PARIS (Reuters) – Bank of France Governor Francois Villeroy de Galhau said on Tuesday there was no evidence business bankruptcies would go beyond catching up from exceptionally low levels seen last year, warning against exaggerating the likelihood of insolvencies.
Many European countries saw corporate bankruptcies fall to historic lows last year as governments put in place a range of measures to help them survive the coronavirus crisis and the lockdowns that left many businesses shuttered for months.
However, fears are rising that there will be a surge in insolvencies once the measures are rolled back and the European Systemic Risk Board, the EU’s top economic watchdog, even warned of a “tsunami” of business bankruptcies.
“Is there a risk of going beyond catching-up with an increase beyond the 2020 bankruptcy ‘deficit’? Nothing can be excluded, but nothing allows it to be anticipated today,” Villeroy said.

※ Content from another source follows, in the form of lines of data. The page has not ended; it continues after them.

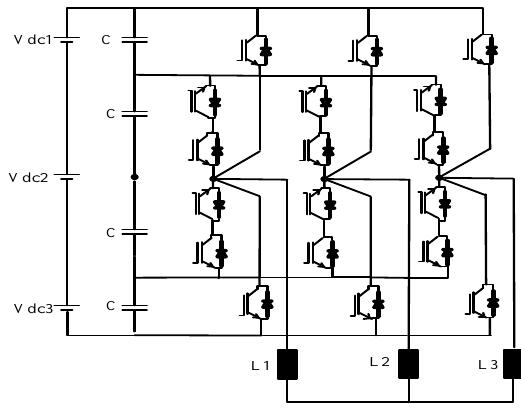
Figure 4. Nested multilevel configuration with four level [18].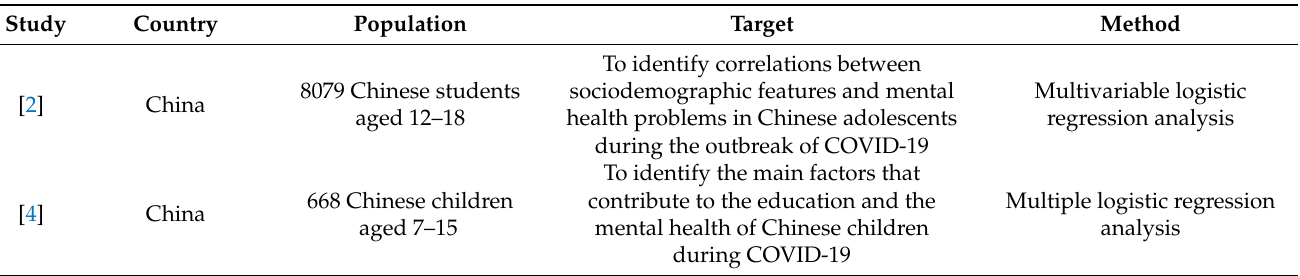
Table 2. Summarization of studies related to the first COVID-19 outbreak, including children and young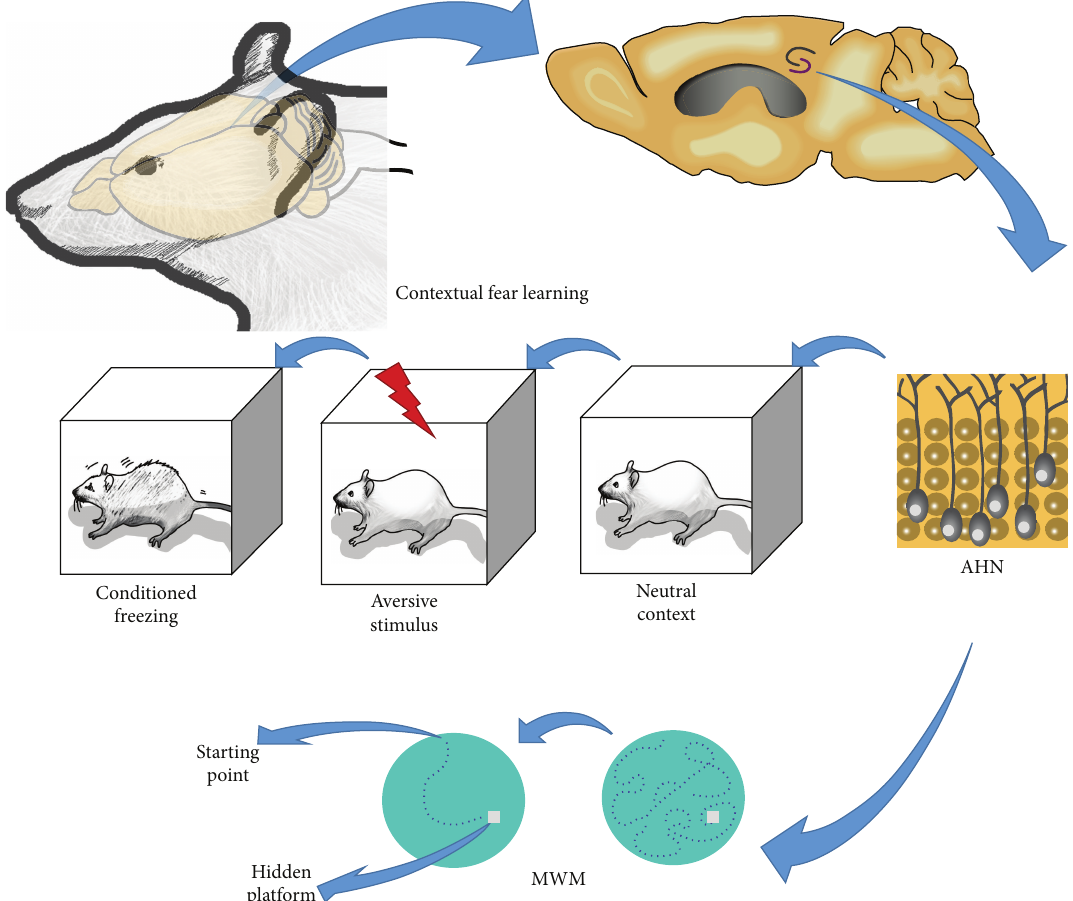
Figure 1: AHN is important for cognitive and emotional learning. The newly born neurons continuously generated in the postnatal hippocampus are believed to regulate cognitive and emotional tasks, as occurs in the contextual fear learning paradigm and the spatial learningassessedintheMWM.Incontextualfearlearning,thehippocampusisthoughttobeessentialfortheassociationbetweenapreviously neutral context and an aversive stimulus (in this case, a mild footshock) leading to a fear response (conditioned freezing) when the individual is reexposed to the context where the fear learning occurred. In the case of spatial learning, as assessed by the MWM, hippocampal cells are believed to play an important role in the cued spatial navigation strategies that make it possible for the rodent to more quickly find the hidden platform across the test trials. AHN = adult hippocampal neurogenesis; MWM = Morris water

Though bankruptcies in France were rising this year from 2020’s lows, they remained significantly lower than in 2019, Villeroy told an online European Investment Bank conference.
He said the central bank’s monthly business climate survey showed cash levels were above long term averages in industry and heading that way in services, with the exception of sectors hardest hit by COVID restrictions like hotels and restaurants.
Meanwhile, public authorities that mediate between overstretched borrowers and their lenders were not seeing particularly high activity, Villeroy said.
With firms concerned state support could be withdrawn too quickly, French Finance Minister Bruno Le Maire said on Monday that the government would ease access in June to state grants to help them get back on their feet as they gradually emerge from coronavirus restrictions.